Okullar, eğitim-öğretim hizmetinin sunulduğu fiziki mekânlardır. Okul dışında dijitalleşmenin yaygınlaşması ve doğal afet gibi zorunlu gerekçeler dışında da zaman-mekân-eğitici bileşenlerinden bağımsız kişisel tercihler ile de uzaktan-hibrit-çevrimiçi/dışı yöntemlerle eğitim-öğretim hizmeti sunulabilmektedir. Her ne kadar okulun işlevini yürüten farklı yapılar bulunsa da hala okul deyince çoğunluğun aklına her mahallede birden çok yer alan anaokulu-ilkokul-ortaokul ve lise binaları gelmektedir.

**Göreviniz**
Okullarla ilgili metinde "Okullar, eğitim-öğretim hizmetinin" ile başlayıp "lise binaları gelmektedir." ile biten kısmı, "mahallede" yerine "semtte" yazarak tekrar verin.

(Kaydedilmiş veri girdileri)

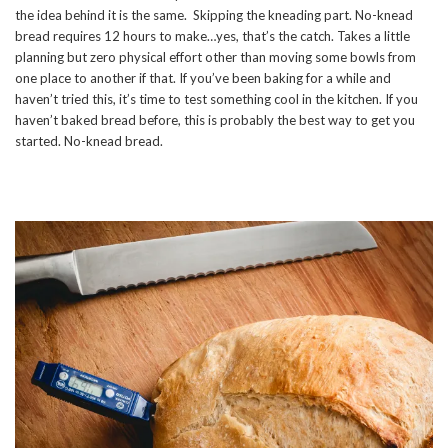
the idea behind it is the same. Skipping the kneading part. No-knead
bread requires 12 hours to make…yes, that’s the catch. Takes a little
planning but zero physical effort other than moving some bowls from
one place to another if that. If you’ve been baking for a while and
haven’t tried this, it’s time to test something cool in the kitchen. If you
haven’t baked bread before, this is probably the best way to get you
started. No-knead bread.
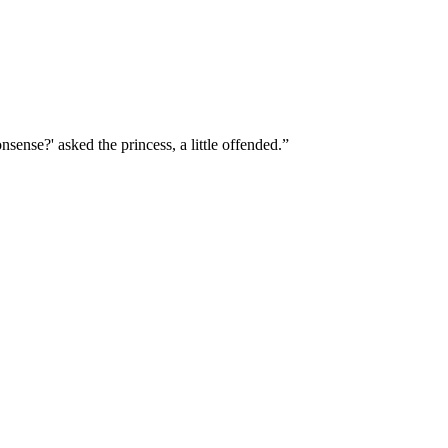
sense?' asked the princess, a little offended.”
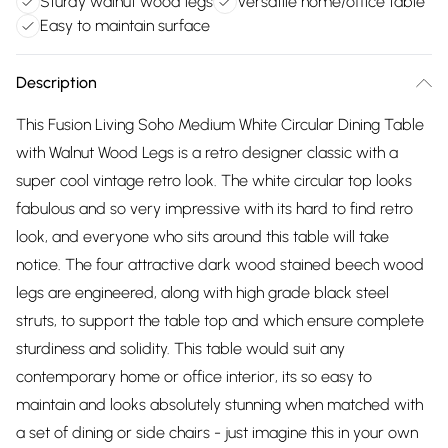
Sturdy walnut wood legs
Versatile home/office table
Easy to maintain surface
Description
This Fusion Living Soho Medium White Circular Dining Table
with Walnut Wood Legs is a retro designer classic with a
super cool vintage retro look. The white circular top looks
fabulous and so very impressive with its hard to find retro
look, and everyone who sits around this table will take
notice. The four attractive dark wood stained beech wood
legs are engineered, along with high grade black steel
struts, to support the table top and which ensure complete
sturdiness and solidity. This table would suit any
contemporary home or office interior, its so easy to
maintain and looks absolutely stunning when matched with
a set of dining or side chairs - just imagine this in your own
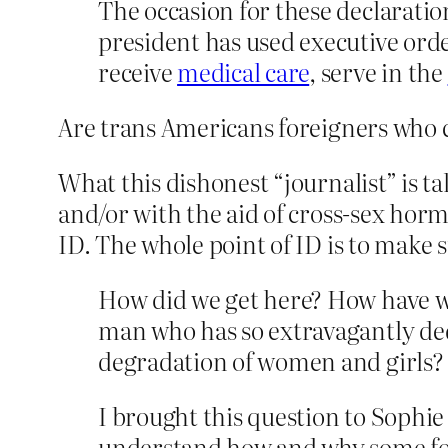
The occasion for these declaration
president has used executive order
receive
medical care
, serve in the
Are trans Americans foreigners who c
What this dishonest “journalist” is tal
and/or with the aid of cross-sex horm
ID. The whole point of ID is to make 
How did we get here? How have we 
man who has so extravagantly dedi
degradation of women and girls?
I brought this question to Sophi
understand how and why some for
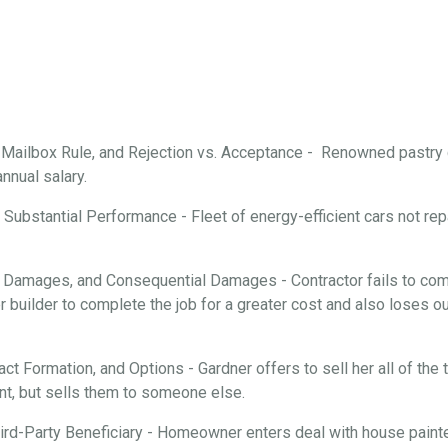
, Mailbox Rule, and Rejection vs. Acceptance - Renowned pastry
annual salary.
Substantial Performance - Fleet of energy-efficient cars not repa
 Damages, and Consequential Damages - Contractor fails to comp
 builder to complete the job for a greater cost and also loses ou
ract Formation, and Options - Gardner offers to sell her all of th
nt, but sells them to someone else.
rd-Party Beneficiary - Homeowner enters deal with house painter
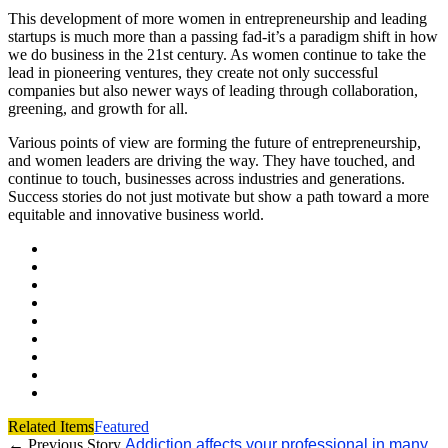
This development of more women in entrepreneurship and leading
startups is much more than a passing fad-it’s a paradigm shift in how
we do business in the 21st century. As women continue to take the
lead in pioneering ventures, they create not only successful
companies but also newer ways of leading through collaboration,
greening, and growth for all.
Various points of view are forming the future of entrepreneurship,
and women leaders are driving the way. They have touched, and
continue to touch, businesses across industries and generations.
Success stories do not just motivate but show a path toward a more
equitable and innovative business world.
Related Items
Featured
← Previous Story
Addiction affects your professional in many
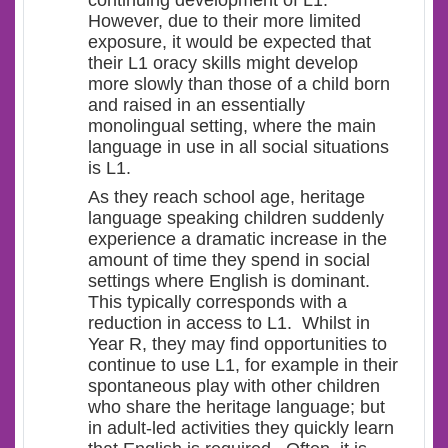
continuing development of L1.
However, due to their more limited
exposure, it would be expected that
their L1 oracy skills might develop
more slowly than those of a child born
and raised in an essentially
monolingual setting, where the main
language in use in all social situations
is L1.
As they reach school age, heritage
language speaking children suddenly
experience a dramatic increase in the
amount of time they spend in social
settings where English is dominant.
This typically corresponds with a
reduction in access to L1. Whilst in
Year R, they may find opportunities to
continue to use L1, for example in their
spontaneous play with other children
who share the heritage language; but
in adult-led activities they quickly learn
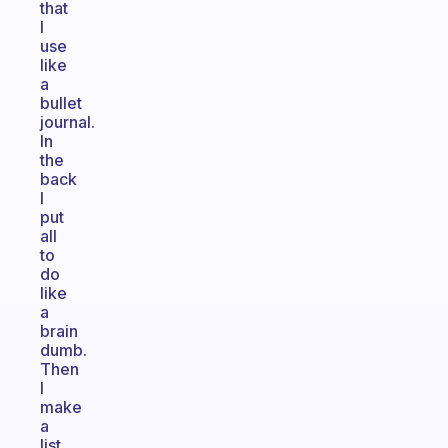
that
I
use
like
a
bullet
journal.
In
the
back
I
put
all
to
do
like
a
brain
dumb.
Then
I
make
a
list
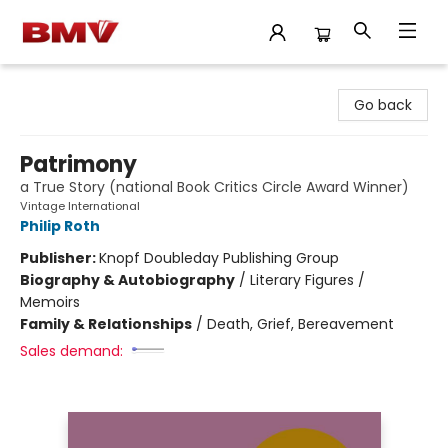
BMV Bookstore
Go back
Patrimony
a True Story (national Book Critics Circle Award Winner)
Vintage International
Philip Roth
Publisher:
Knopf Doubleday Publishing Group
Biography & Autobiography
/
Literary Figures /
Memoirs
Family & Relationships
/
Death, Grief, Bereavement
Sales demand:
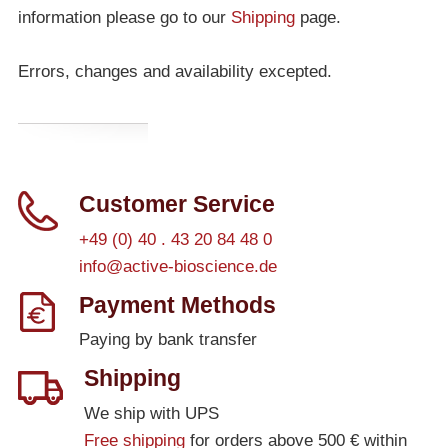
information please go to our
Shipping
page.
Errors, changes and availability excepted.
Customer Service
+49 (0) 40 . 43 20 84 48 0
info@active-bioscience.de
Payment Methods
Paying by bank transfer
Shipping
We ship with UPS
Free shipping
for orders above 500 € within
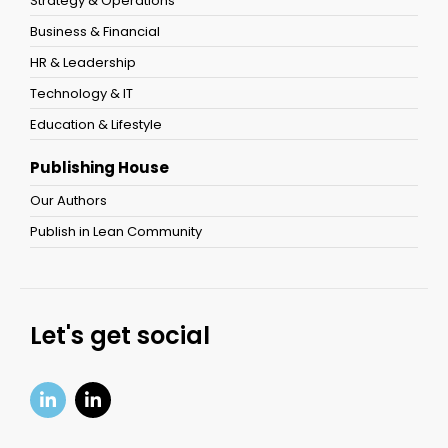
Strategy & Operations
Business & Financial
HR & Leadership
Technology & IT
Education & Lifestyle
Publishing House
Our Authors
Publish in Lean Community
Let's get social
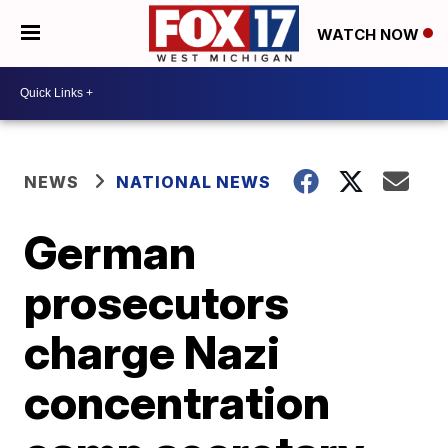
WATCH NOW
NEWS
NATIONAL NEWS
German
prosecutors
charge Nazi
concentration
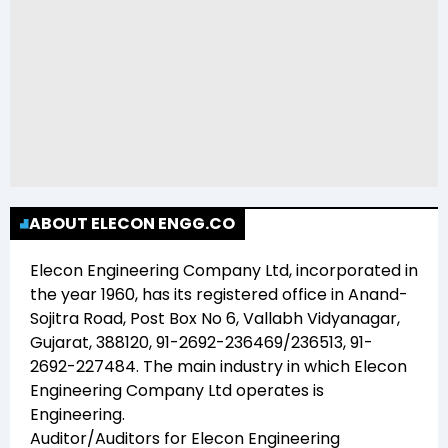
ABOUT ELECON ENGG.CO
Elecon Engineering Company Ltd
, incorporated in
the year
1960
, has its registered office in
Anand-
Sojitra Road, Post Box No 6, Vallabh Vidyanagar,
Gujarat, 388120, 91-2692-236469/236513, 91-
2692-227484
. The main industry in which
Elecon
Engineering Company Ltd
operates is
Engineering
.
Auditor/Auditors for
Elecon Engineering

**Alıştırma yanıtı**
Okullar, eğitim-öğretim hizmetinin sunulduğu fiziki mekânlardır. Okul dışında dijitalleşmenin yaygınlaşması ve doğal afet gibi zorunlu gerekçeler dışında da zaman-mekân-eğitici bileşenlerinden bağımsız kişisel tercihler ile de uzaktan-hibrit-çevrimiçi/dışı yöntemlerle eğitim-öğretim hizmeti sunulabilmektedir. Her ne kadar okulun işlevini yürüten farklı yapılar bulunsa da hala okul deyince çoğunluğun aklına her semtte birden çok yer alan anaokulu-ilkokul-ortaokul ve lise binaları gelmektedir.